### [Instructions for the task]
Report how many lines of the data below contain the string "least", with case counting. Give only the number.
*** Input material ***
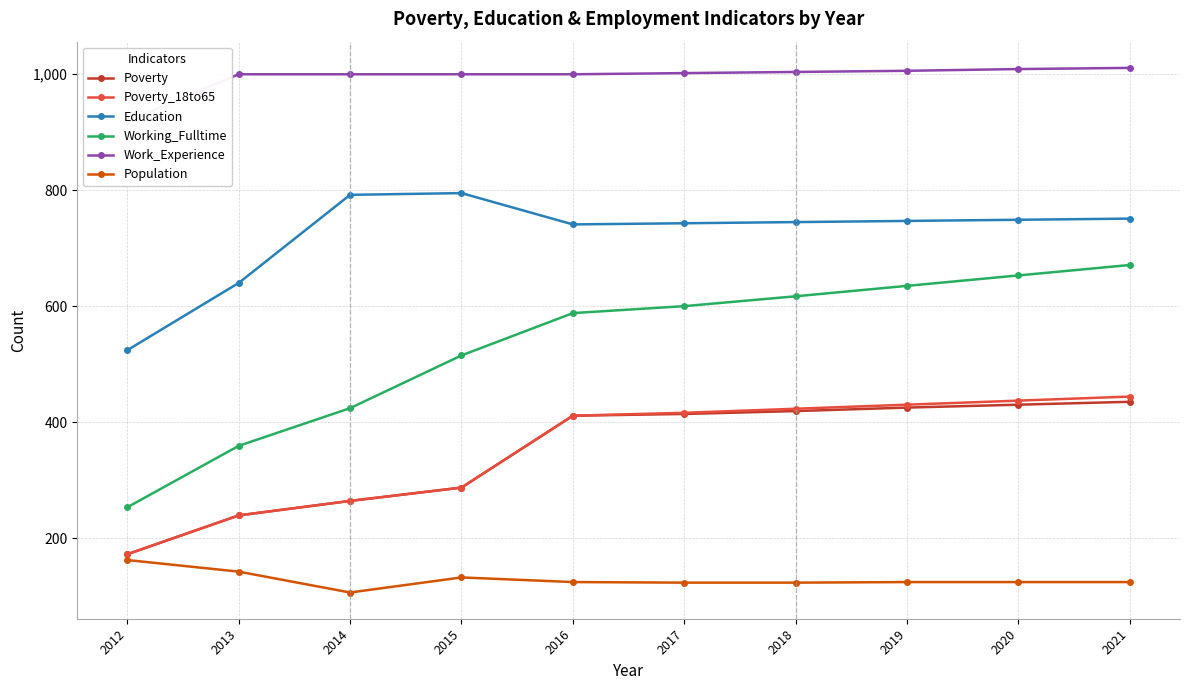

Reading left to right, extract all data points from this chart.

Poverty: 172	239	264	287	411	414	419	425	430	435
Poverty_18to65: 172	239	264	287	411	416	423	430	437	444
Education: 524	640	792	795	741	743	745	747	749	751
Working_Fulltime: 253	359	424	515	588	600	617	635	653	671
Work_Experience: 919	1000	1000	1000	1000	1002	1004	1006	1009	1011
Population: 162	142	106	132	124	123	123	124	124	124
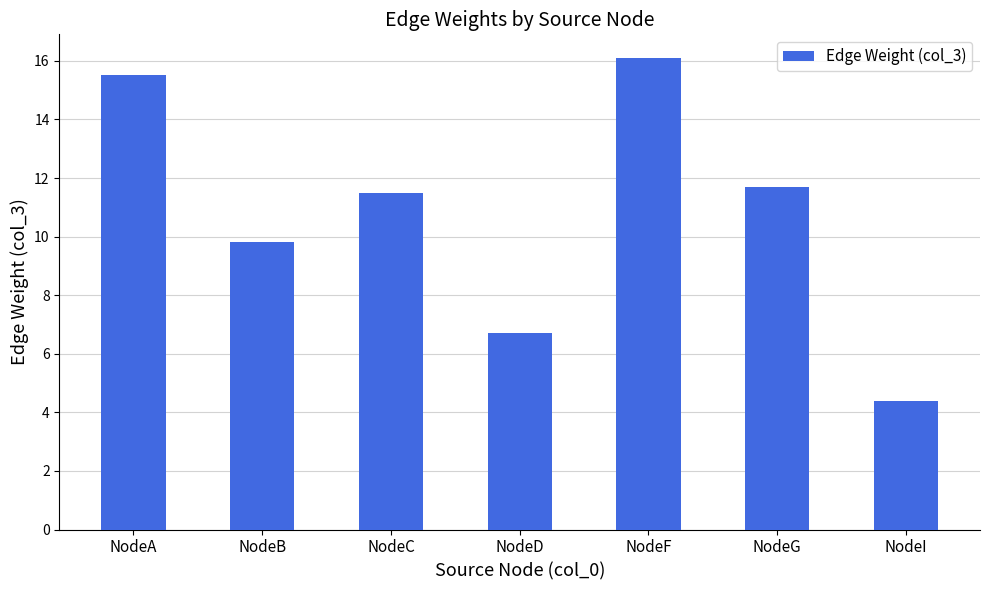

True or false: the data shows 13.7 at NodeB.

False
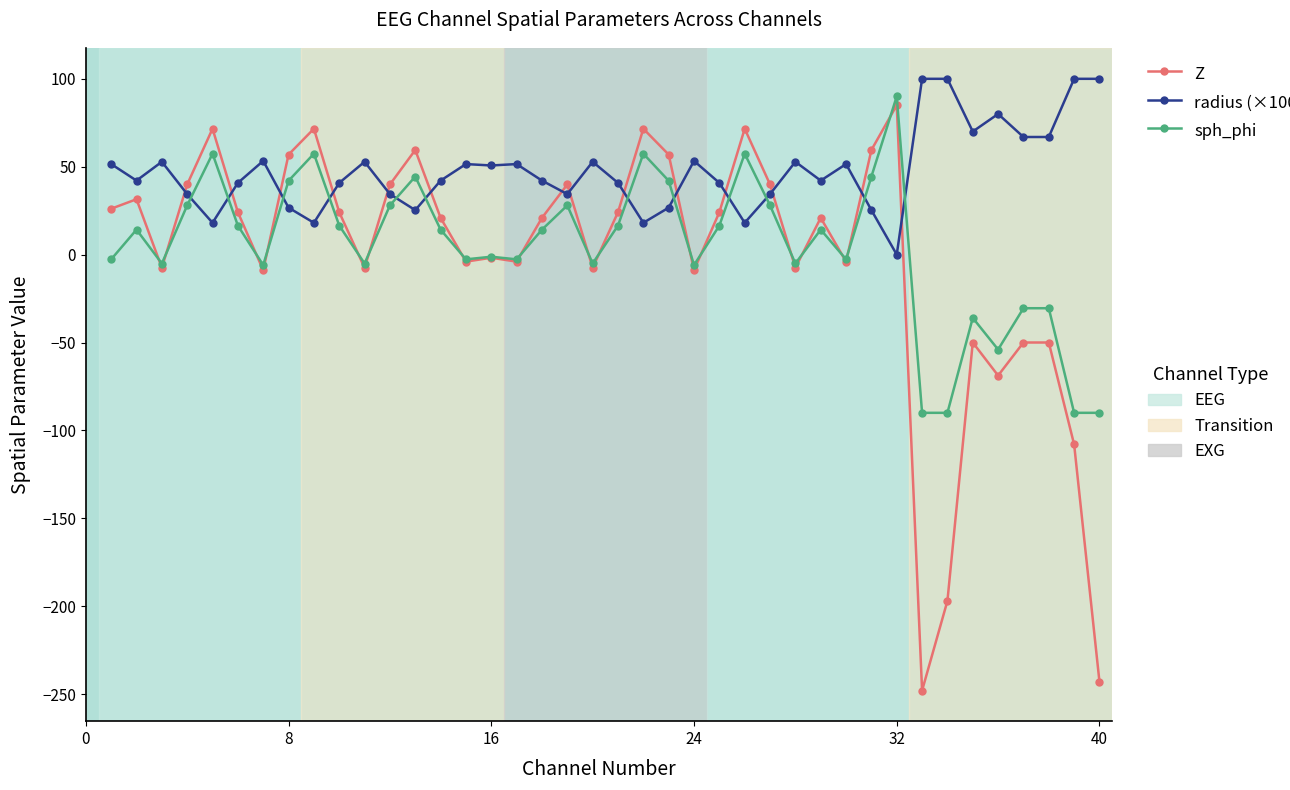

What is the smallest value displayed?

-248.0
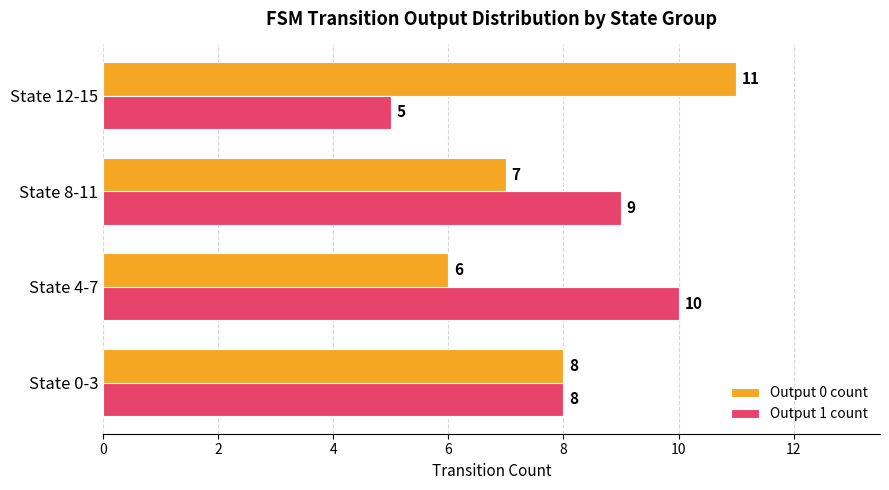

Where is Output 0 count nearest to the value 8?

State 0-3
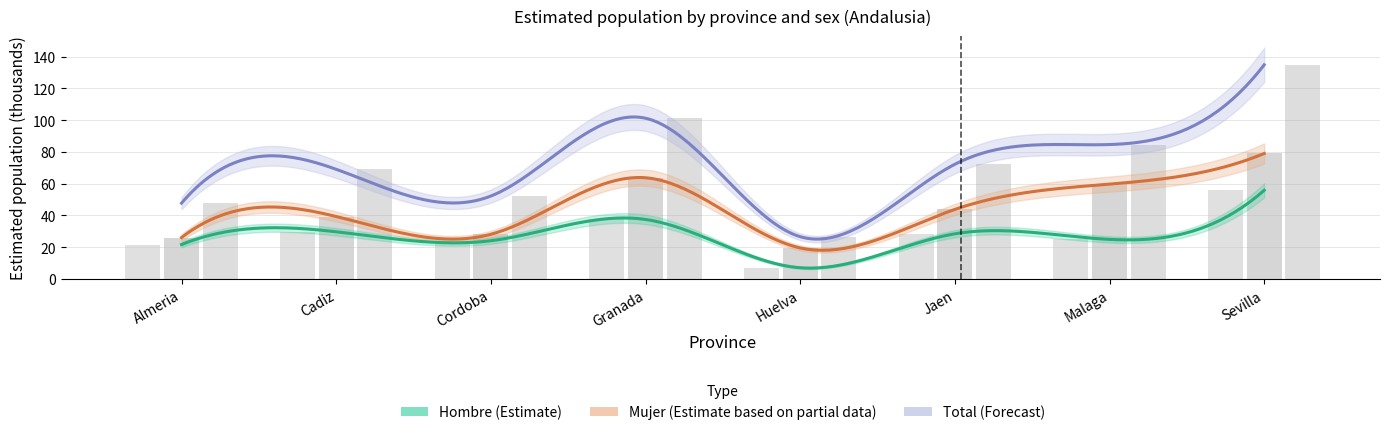

What value does the Mujer_n series have at Almeria?

26.1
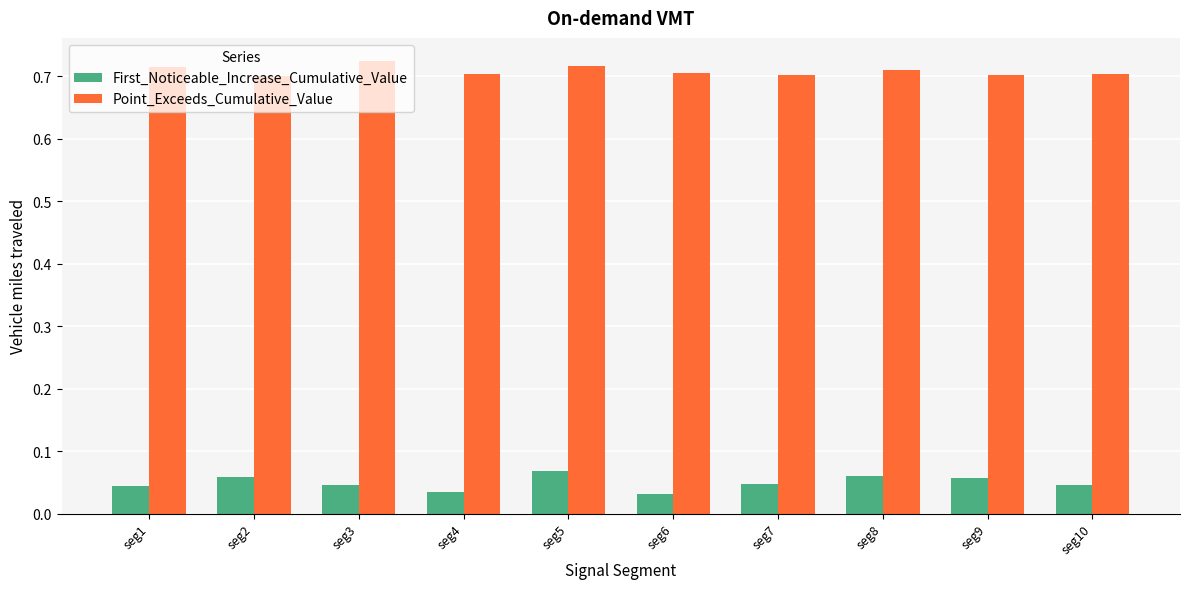

At how many categories does at least one series exceed 0?

10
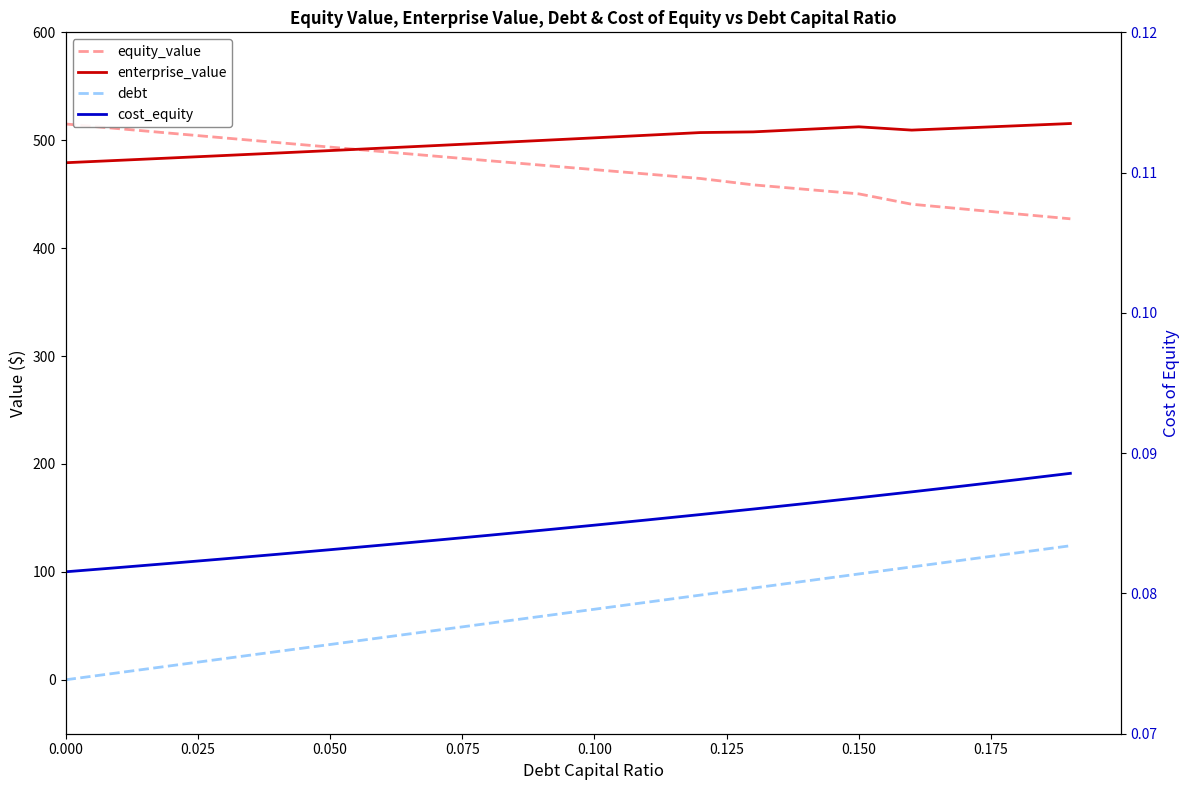

True or false: cost_equity and equity_value cross at least once.

False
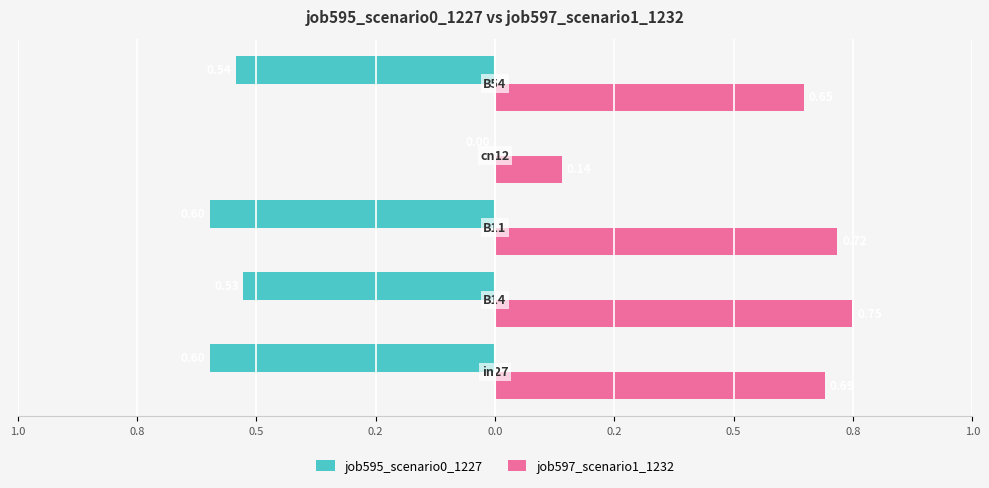

What are all the series names shown in the legend?

job595_scenario0_1227, job597_scenario1_1232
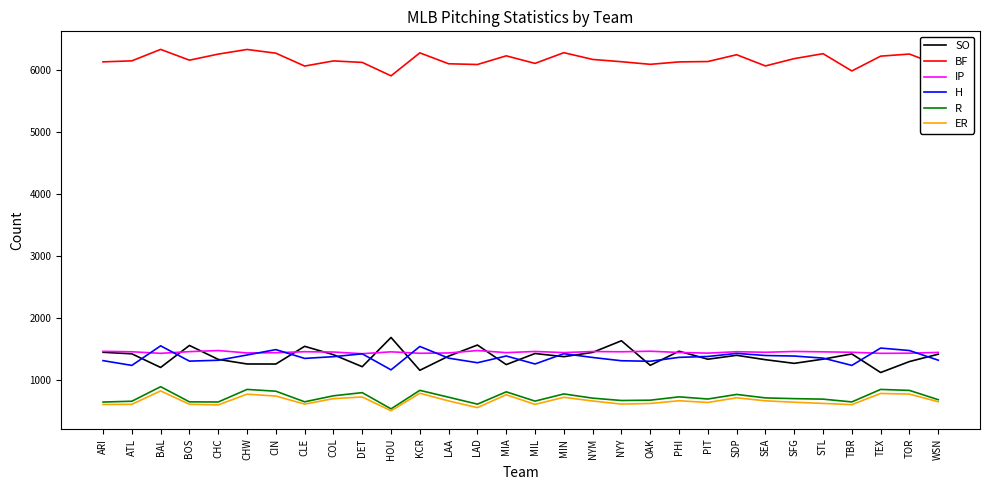

True or false: ER and BF cross at least once.

False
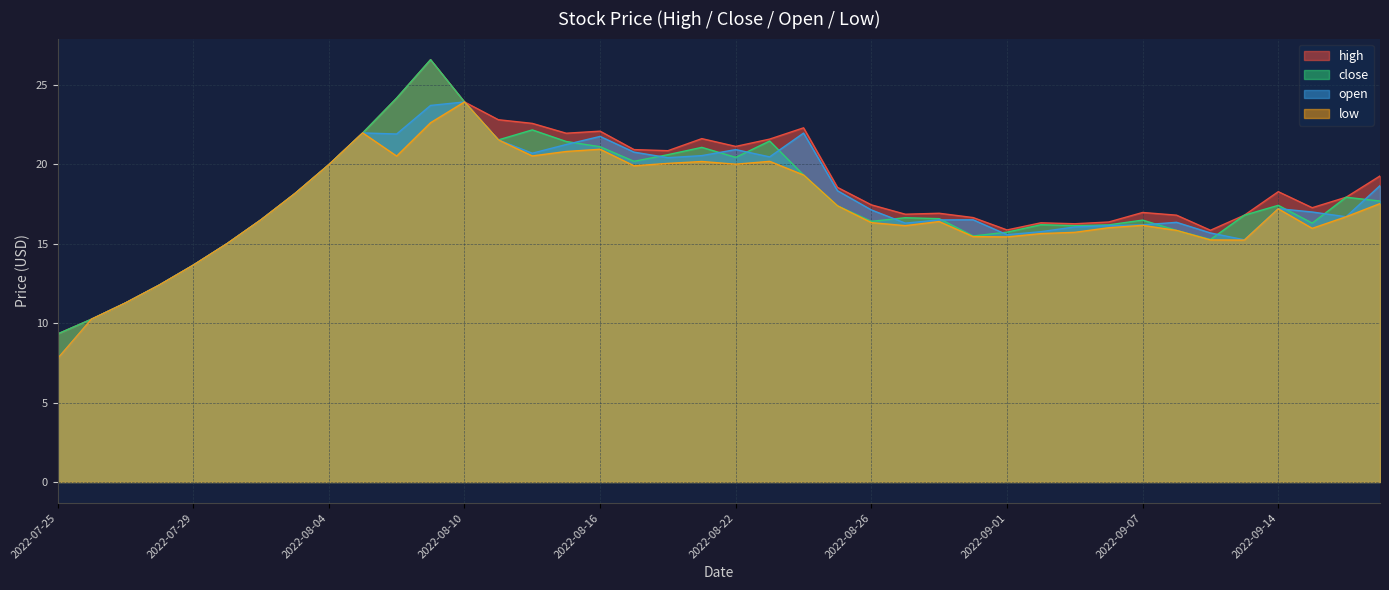

Count the number of data series in this chart.

4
*** End of Input material ***
### [Written response]
3